[Stored data entries]
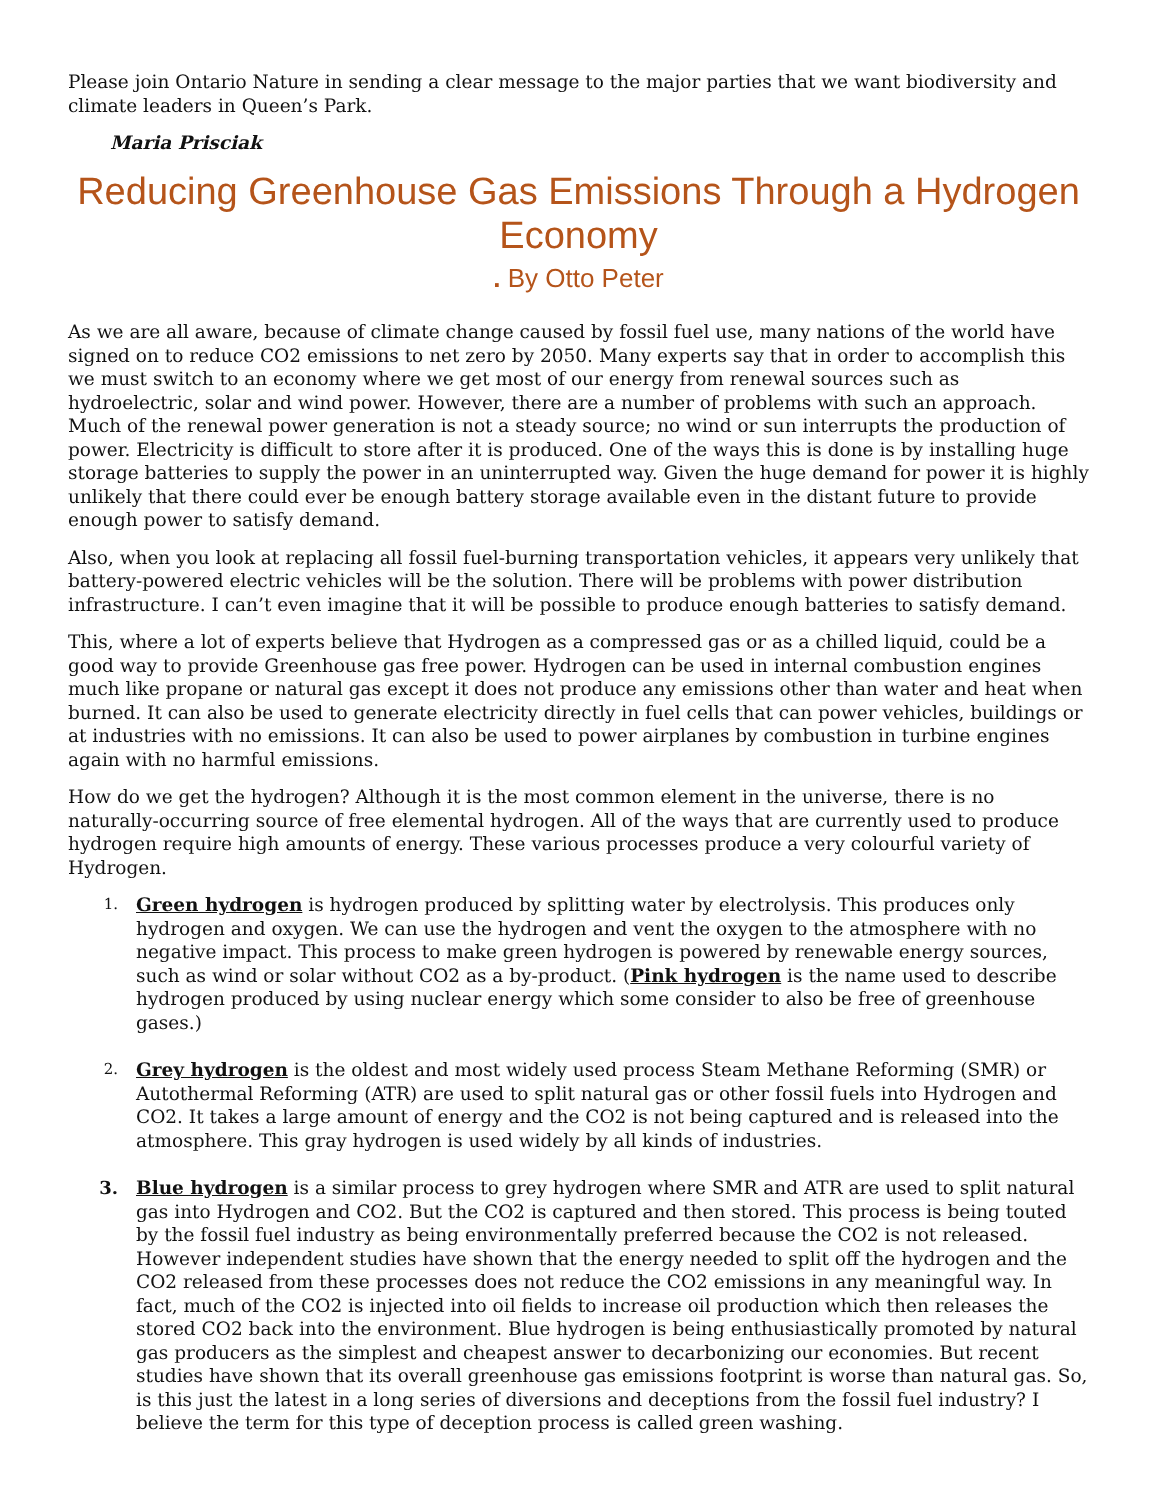Please join Ontario Nature in sending a clear message to the major parties that we want biodiversity and climate leaders in Queen’s Park.
Maria Prisciak
Reducing Greenhouse Gas Emissions Through a Hydrogen Economy
. By Otto Peter
As we are all aware, because of climate change caused by fossil fuel use, many nations of the world have signed on to reduce CO2 emissions to net zero by 2050. Many experts say that in order to accomplish this we must switch to an economy where we get most of our energy from renewal sources such as hydroelectric, solar and wind power. However, there are a number of problems with such an approach. Much of the renewal power generation is not a steady source; no wind or sun interrupts the production of power. Electricity is difficult to store after it is produced. One of the ways this is done is by installing huge storage batteries to supply the power in an uninterrupted way. Given the huge demand for power it is highly unlikely that there could ever be enough battery storage available even in the distant future to provide enough power to satisfy demand.
Also, when you look at replacing all fossil fuel-burning transportation vehicles, it appears very unlikely that battery-powered electric vehicles will be the solution. There will be problems with power distribution infrastructure. I can’t even imagine that it will be possible to produce enough batteries to satisfy demand.
This, where a lot of experts believe that Hydrogen as a compressed gas or as a chilled liquid, could be a good way to provide Greenhouse gas free power. Hydrogen can be used in internal combustion engines much like propane or natural gas except it does not produce any emissions other than water and heat when burned. It can also be used to generate electricity directly in fuel cells that can power vehicles, buildings or at industries with no emissions. It can also be used to power airplanes by combustion in turbine engines again with no harmful emissions.
How do we get the hydrogen? Although it is the most common element in the universe, there is no naturally-occurring source of free elemental hydrogen. All of the ways that are currently used to produce hydrogen require high amounts of energy. These various processes produce a very colourful variety of Hydrogen.
1.
Green hydrogen is hydrogen produced by splitting water by electrolysis. This produces only hydrogen and oxygen. We can use the hydrogen and vent the oxygen to the atmosphere with no negative impact. This process to make green hydrogen is powered by renewable energy sources, such as wind or solar without CO2 as a by-product. (Pink hydrogen is the name used to describe hydrogen produced by using nuclear energy which some consider to also be free of greenhouse gases.)
2.
Grey hydrogen is the oldest and most widely used process Steam Methane Reforming (SMR) or Autothermal Reforming (ATR) are used to split natural gas or other fossil fuels into Hydrogen and CO2. It takes a large amount of energy and the CO2 is not being captured and is released into the atmosphere. This gray hydrogen is used widely by all kinds of industries.
3. Blue hydrogen is a similar process to grey hydrogen where SMR and ATR are used to split natural gas into Hydrogen and CO2. But the CO2 is captured and then stored. This process is being touted by the fossil fuel industry as being environmentally preferred because the CO2 is not released. However independent studies have shown that the energy needed to split off the hydrogen and the CO2 released from these processes does not reduce the CO2 emissions in any meaningful way. In fact, much of the CO2 is injected into oil fields to increase oil production which then releases the stored CO2 back into the environment. Blue hydrogen is being enthusiastically promoted by natural gas producers as the simplest and cheapest answer to decarbonizing our economies. But recent studies have shown that its overall greenhouse gas emissions footprint is worse than natural gas. So, is this just the latest in a long series of diversions and deceptions from the fossil fuel industry? I believe the term for this type of deception process is called green washing.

# [WHAT YOU ARE ASKED TO DO]
Produce an exact copy of every line above, with the images left out.

# [SOLUTION TO THIS PROBLEM]
Please join Ontario Nature in sending a clear message to the major parties that we want biodiversity and climate leaders in Queen’s Park.
Maria Prisciak
Reducing Greenhouse Gas Emissions Through a Hydrogen Economy
. By Otto Peter
As we are all aware, because of climate change caused by fossil fuel use, many nations of the world have signed on to reduce CO2 emissions to net zero by 2050. Many experts say that in order to accomplish this we must switch to an economy where we get most of our energy from renewal sources such as hydroelectric, solar and wind power. However, there are a number of problems with such an approach. Much of the renewal power generation is not a steady source; no wind or sun interrupts the production of power. Electricity is difficult to store after it is produced. One of the ways this is done is by installing huge storage batteries to supply the power in an uninterrupted way. Given the huge demand for power it is highly unlikely that there could ever be enough battery storage available even in the distant future to provide enough power to satisfy demand.
Also, when you look at replacing all fossil fuel-burning transportation vehicles, it appears very unlikely that battery-powered electric vehicles will be the solution. There will be problems with power distribution infrastructure. I can’t even imagine that it will be possible to produce enough batteries to satisfy demand.
This, where a lot of experts believe that Hydrogen as a compressed gas or as a chilled liquid, could be a good way to provide Greenhouse gas free power. Hydrogen can be used in internal combustion engines much like propane or natural gas except it does not produce any emissions other than water and heat when burned. It can also be used to generate electricity directly in fuel cells that can power vehicles, buildings or at industries with no emissions. It can also be used to power airplanes by combustion in turbine engines again with no harmful emissions.
How do we get the hydrogen? Although it is the most common element in the universe, there is no naturally-occurring source of free elemental hydrogen. All of the ways that are currently used to produce hydrogen require high amounts of energy. These various processes produce a very colourful variety of Hydrogen.
1.
Green hydrogen is hydrogen produced by splitting water by electrolysis. This produces only hydrogen and oxygen. We can use the hydrogen and vent the oxygen to the atmosphere with no negative impact. This process to make green hydrogen is powered by renewable energy sources, such as wind or solar without CO2 as a by-product. (Pink hydrogen is the name used to describe hydrogen produced by using nuclear energy which some consider to also be free of greenhouse gases.)
2.
Grey hydrogen is the oldest and most widely used process Steam Methane Reforming (SMR) or Autothermal Reforming (ATR) are used to split natural gas or other fossil fuels into Hydrogen and CO2. It takes a large amount of energy and the CO2 is not being captured and is released into the atmosphere. This gray hydrogen is used widely by all kinds of industries.
3. Blue hydrogen is a similar process to grey hydrogen where SMR and ATR are used to split natural gas into Hydrogen and CO2. But the CO2 is captured and then stored. This process is being touted by the fossil fuel industry as being environmentally preferred because the CO2 is not released. However independent studies have shown that the energy needed to split off the hydrogen and the CO2 released from these processes does not reduce the CO2 emissions in any meaningful way. In fact, much of the CO2 is injected into oil fields to increase oil production which then releases the stored CO2 back into the environment. Blue hydrogen is being enthusiastically promoted by natural gas producers as the simplest and cheapest answer to decarbonizing our economies. But recent studies have shown that its overall greenhouse gas emissions footprint is worse than natural gas. So, is this just the latest in a long series of diversions and deceptions from the fossil fuel industry? I believe the term for this type of deception process is called green washing.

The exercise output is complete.